Benchmarking Agentic Workflow Generation
New benchmark reveals LLMs struggle with complex graph-based workflows, scoring 15% lower than linear tasks.
New benchmark reveals LLMs struggle with complex graph-based workflows, scoring 15% lower than linear tasks.
Simple A-to-B? LLMs nail it. Complex flowcharts? Not so much
Graph-structured workflow benchmark exposes gaps in LLM planning capabilities, guiding future agent development.
Original Problem 🔍:
Existing workflow evaluation frameworks lack comprehensiveness, focusing on limited scenarios and linear structures.
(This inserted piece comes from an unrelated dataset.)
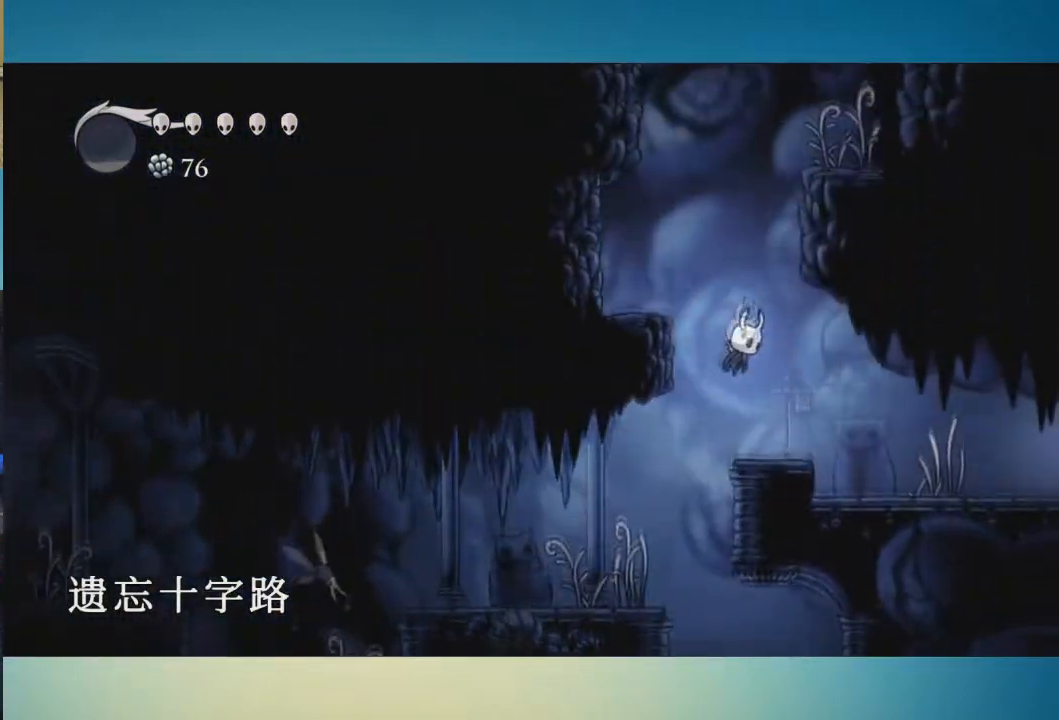
{"buttons": ["A"], "left_stick": "left", "right_stick": "center", "button_events": [[284, "A", "down"]]}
They fail to accurately assess LLM agents' ability to decompose complex tasks into executable workflows.
Solution in this Paper 🛠️:
• Introduces WORFBENCH: A unified workflow generation benchmark
• Covers multi-faceted scenarios: problem-solving, function calling, embodied planning, open-grounded planning
• Models workflows as Directed Acyclic Graphs for complex structures
• Employs strict quality control using Topological Sorting and human evaluation
• Presents WORFEVAL: Evaluation protocol using subsequence and subgraph matching algorithms
Key Insights from this Paper 💡:
• Significant gap between linear and graph planning capabilities in LLMs
• Graph-structured workflows enhance downstream task performance and efficiency
• Integration of world knowledge crucial for improving LLM agents' planning abilities
Results 📊:
• GPT-4 achieves 67.32% f1_chain and 52.47% f1_graph scores
• 15% performance gap between linear and graph planning capabilities
• Workflow-augmented models show 2.5-3.5% improvement in function call accuracy
• Parallel execution reduces task completion time by 18-35%
• Trained open-source models exhibit limited generalization to held-out tasks
🧠 WORFBENCH differ from existing workflow evaluation frameworks by
Covering multiple complex scenarios (problem-solving, function calling, embodied planning, open-grounded planning)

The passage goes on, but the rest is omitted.